At the end of the day, this is an anticlimactic event. I am not really liberated from anything, and in fact, I have to be even more attentive to her potty needs than before.
So why did we do it? Why not wait? Because she was ready. Because at 18 months she would pee on the floor on purpose and laugh. At 20 months she started announcing she needed to “pee on the potty” and when we put her there, she would.
I’m sorry this post does not contain a tutorial. I am not qualified to write a “how to potty train” post. I can only echo what everyone else says: The kid has to be ready.
Julian, now four-and-a-half, was more than three years old the first time he peed in the potty. So you know I’m not in a hurry about this issue.
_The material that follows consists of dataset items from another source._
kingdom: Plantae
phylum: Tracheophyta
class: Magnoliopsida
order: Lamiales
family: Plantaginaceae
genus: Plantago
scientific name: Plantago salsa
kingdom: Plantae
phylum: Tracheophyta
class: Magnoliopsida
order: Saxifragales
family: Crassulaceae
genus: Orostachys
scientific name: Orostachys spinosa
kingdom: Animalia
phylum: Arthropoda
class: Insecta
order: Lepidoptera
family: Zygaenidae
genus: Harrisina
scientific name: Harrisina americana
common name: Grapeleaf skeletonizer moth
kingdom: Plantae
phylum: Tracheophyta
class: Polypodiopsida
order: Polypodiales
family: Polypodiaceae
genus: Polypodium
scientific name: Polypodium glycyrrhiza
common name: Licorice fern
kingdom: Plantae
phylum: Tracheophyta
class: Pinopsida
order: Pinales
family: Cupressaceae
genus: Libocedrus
Did we bribe her? Yes, we did. We offered M&Ms as recommended by our pediatrician. (Hey M&M/Mars, how often do you get mentioned in the same sentence as “pediatrician”?) But she didn’t care that much about the M&Ms. I believe she really was intrinsically motivated and that we were just reminding her that she can pee in the potty and hold it when she’s not in the bathroom.
Girls versus boys? I am lucky to be conducting all sorts of social science experiments in my house by having one child of each gender. So based on sample sizes N=1 in each test group, girls are ready for toilet training earlier.
Julian, as some may recall, also didn’t poop in the potty for a few months after he started peeing in it. I called him half-way potty trained for a while. (Now I call him 100% potty trained, although Heather may not since he still sleeps in pull-ups.)
So there you have it. One small package of M&Ms later, I am a certified potty trainer.